In case you aren't up on your Sophocles, here's a brief summary:

ANTIGONE is Sophocles' third Theban play, following OEDIPUS THE KING and OEDIPUS AT COLONUS. Antigone is one of the children produced from Oedipus's incestuous relationship with his mother. At the opening of ANTIGONE, her brothers, Etocles and Polynices, have both died fighting on opposite sides of the Thebes civil war. Creon, the current ruler of Thebes and Antigone's uncle, has declared Etocles a hero, but Polynices a traitor, and forbade anyone from burying Polynices' body, an edict that Antigone defies. As punishment, Creon imprisons her in a tomb, where she hangs herself. Upon hearing of her death, Creon's son Haemon (who loved Antigone) tries to kill his father, but when he fails, kills himself instead. Out of mourning for her son, Creon's wife Eurydice also kills herself. No happy ending for anyone.

ANTIGONE PROJECT is a collection of five short scenes, each written by a different playwright, that pick up on one thread of the story. Some are directly related to the original, while others approach it more thematically. Together, the scenes don't each add up to a single cohesive play. It's more like looking at different sides of a prism. For example, in the first scene, Karen Hartman's Hang Ten, Antigone and Ismene are surfer girls, with Antigone forever searching for Polynices out on the waves. My favorite scene was the final one, Red Again, in which Chiori Miyagawa reimagines the end of the story in a way that provides some hope for the future, rather than the pure tragedy of the original.
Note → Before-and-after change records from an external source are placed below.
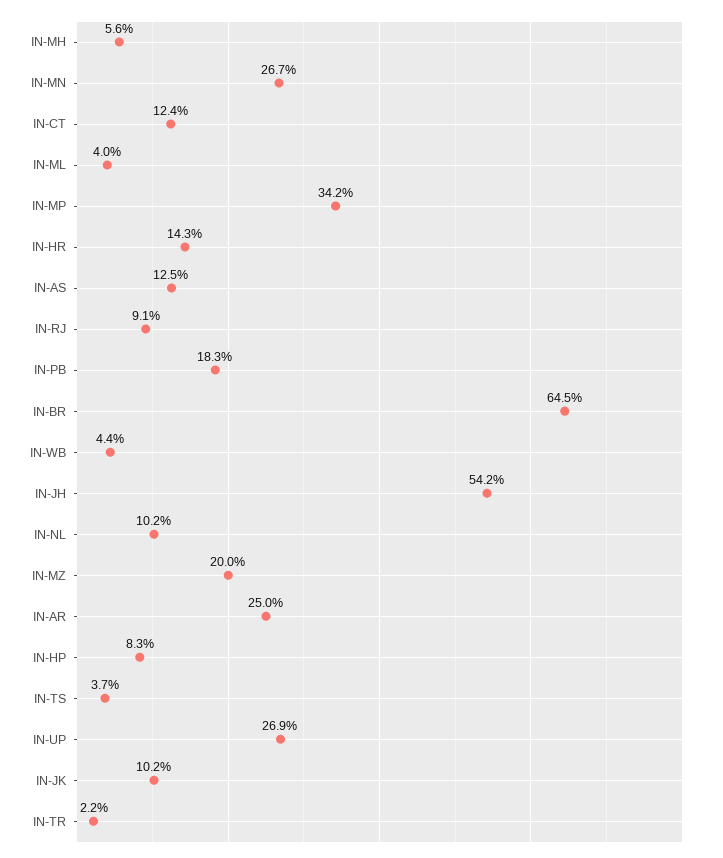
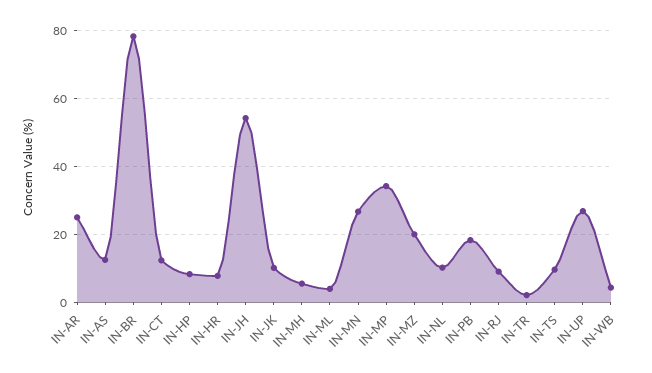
IN-HR: 14.3 -> 8
IN-BR: 64.5 -> 78
IN-TS: 3.7 -> 10

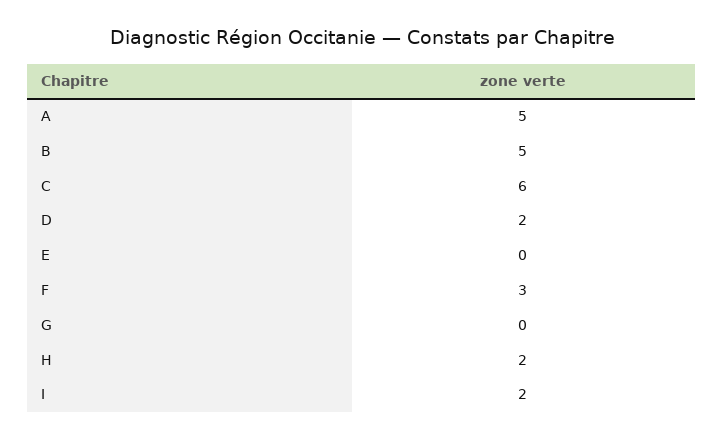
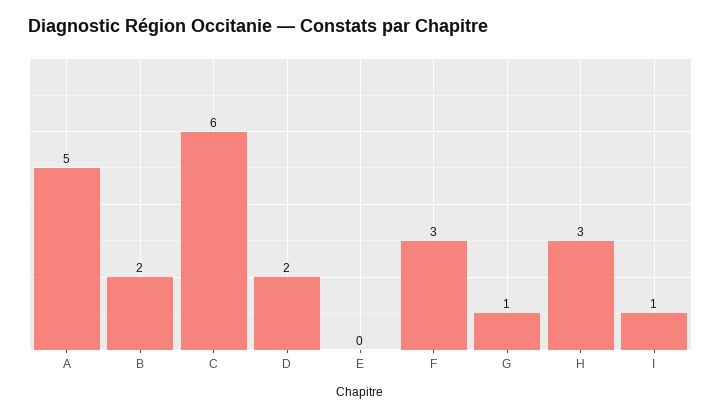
B: 5 -> 2
G: 0 -> 1
H: 2 -> 3
I: 2 -> 1

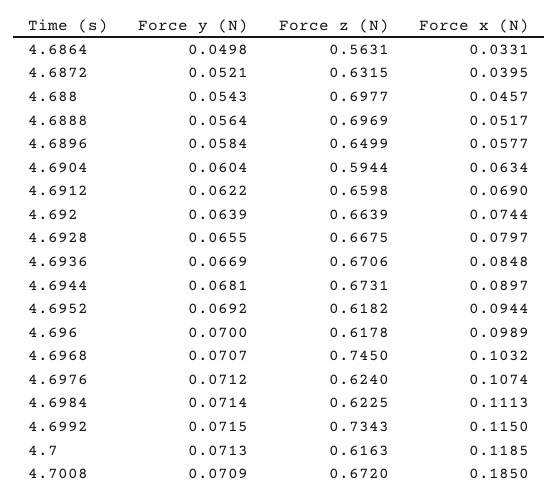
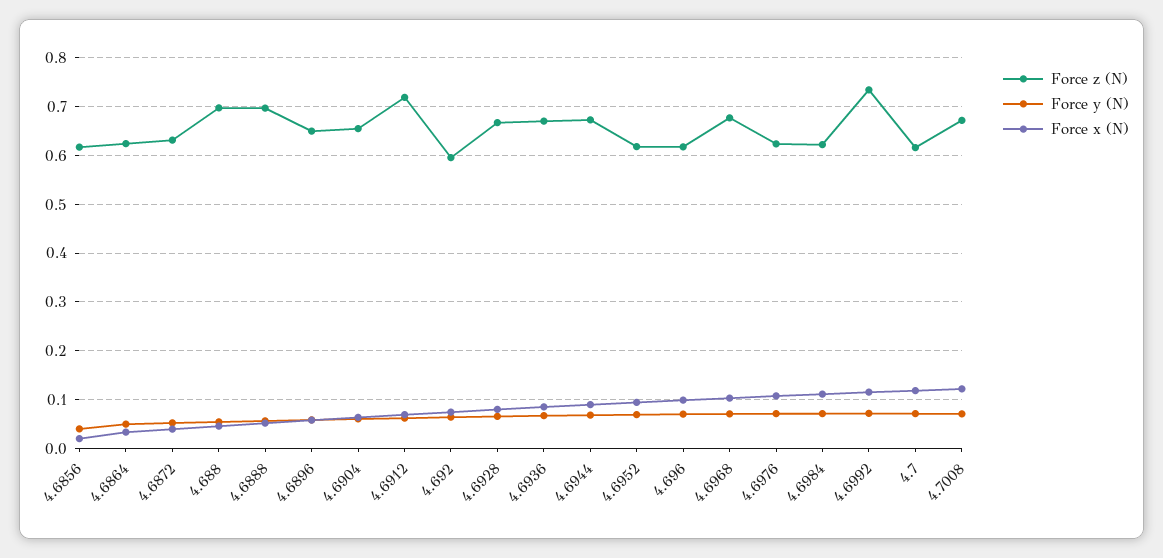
Force z (N), 4.6864: 0.5631 -> 0.62
Force z (N), 4.6904: 0.5944 -> 0.66
Force z (N), 4.6912: 0.6598 -> 0.72
Force z (N), 4.692: 0.6639 -> 0.6
Force z (N), 4.6968: 0.745 -> 0.68
Force x (N), 4.7008: 0.185 -> 0.12
Force z (N), 4.6856: none -> 0.62
Force y (N), 4.6856: none -> 0.04
Force x (N), 4.6856: none -> 0.02

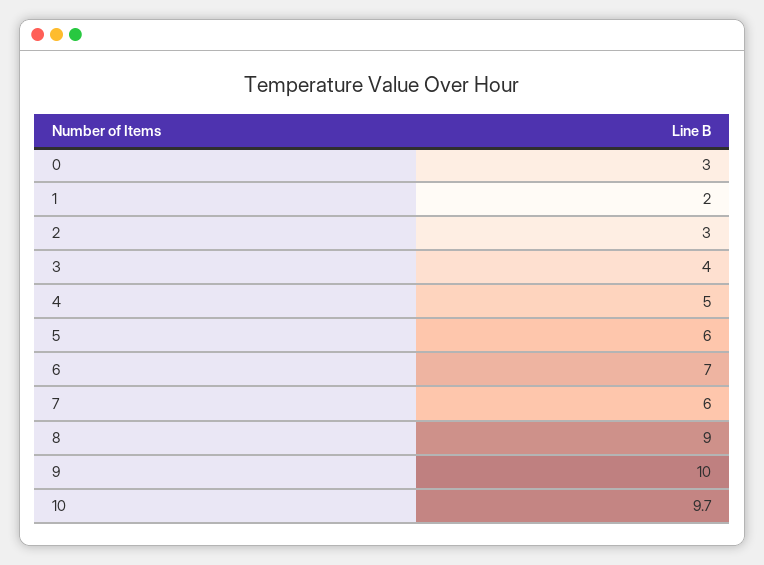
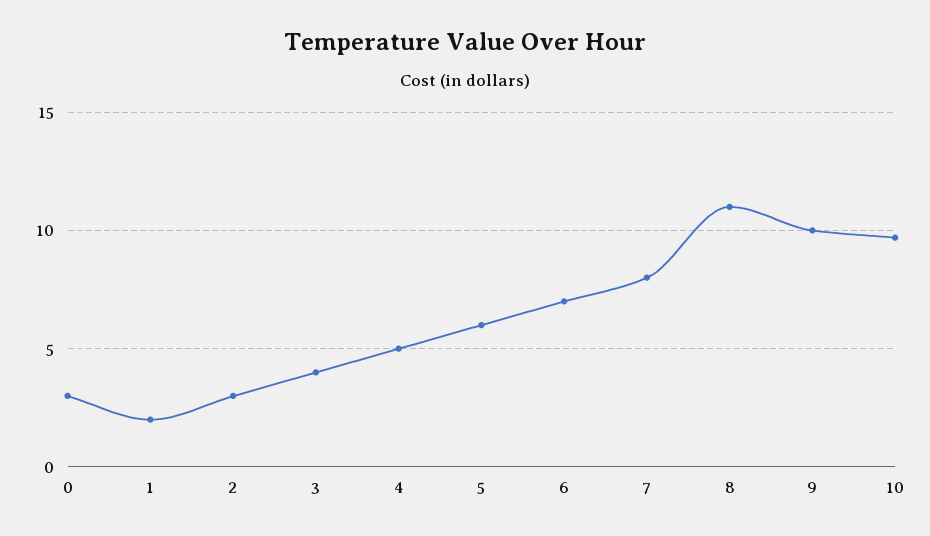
7: 6 -> 8
8: 9 -> 11

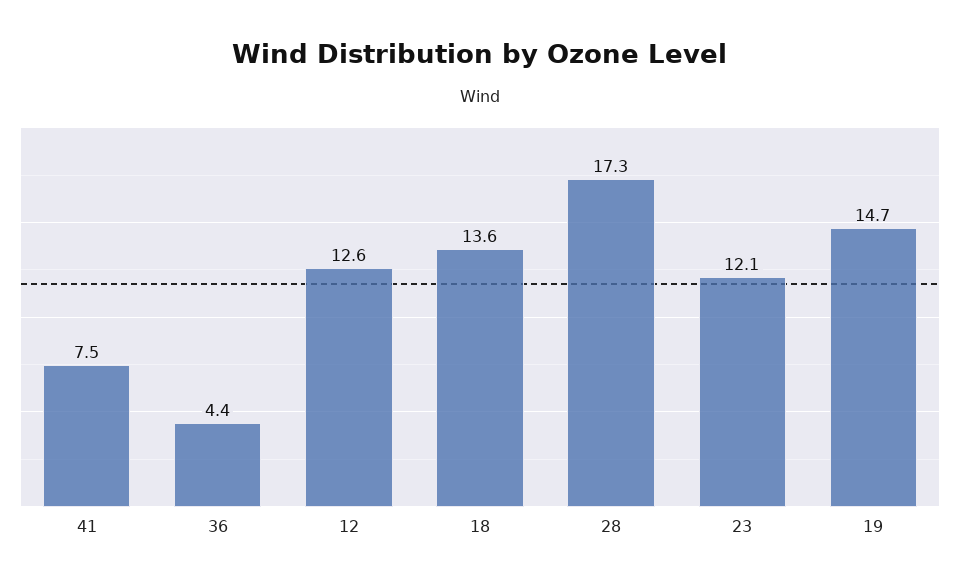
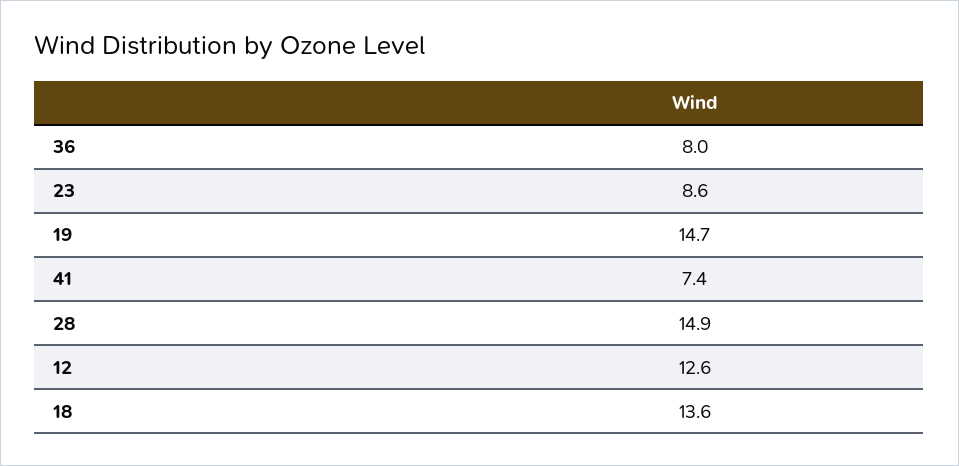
41: 7.5 -> 7.4
36: 4.4 -> 8
28: 17.3 -> 14.9
23: 12.1 -> 8.6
The theme that ran through every piece, however, was an examination of what happens when we're denied something central to us as people. Antigone is denied the right to bury her brother, an essential part of the grief ritual. In some of the scenes, the consequences of losing this right are highly personal to Antigone and her family. In others, like Red Again, they are blown up to show us the consequences of losing our humanity on a global scale.

I particularly enjoyed the performances by Chris Murray in Medallion and Red Again, Andrea Whittle in Antigone Arkhe, and Seth Rue in A Stone's Throw. The real star, however, was Kay Blankenship's set, which reminded me very much of Mark Dion's "Curiosity Cabinet" at the Oceanographic Museum of Monaco (see pics here). The set is a floor-to-ceiling and nearly wall-to-wall collection of items (some used as props) more or less relevant to different aspects of the story. I wish I'd had more time to examine them all individually. It also served as the backdrop for digital projection in the third piece, Antigone Arkhe, an imaginative Sophoclean version of Night at the Museum.

Overall, ANTIGONE PROJECT is my favorite offering in Profile Theatre's Tanya Barfield season so far (Barfield wrote the second piece, Medallion). If you go, be sure to brush up on your Sophocles beforehand.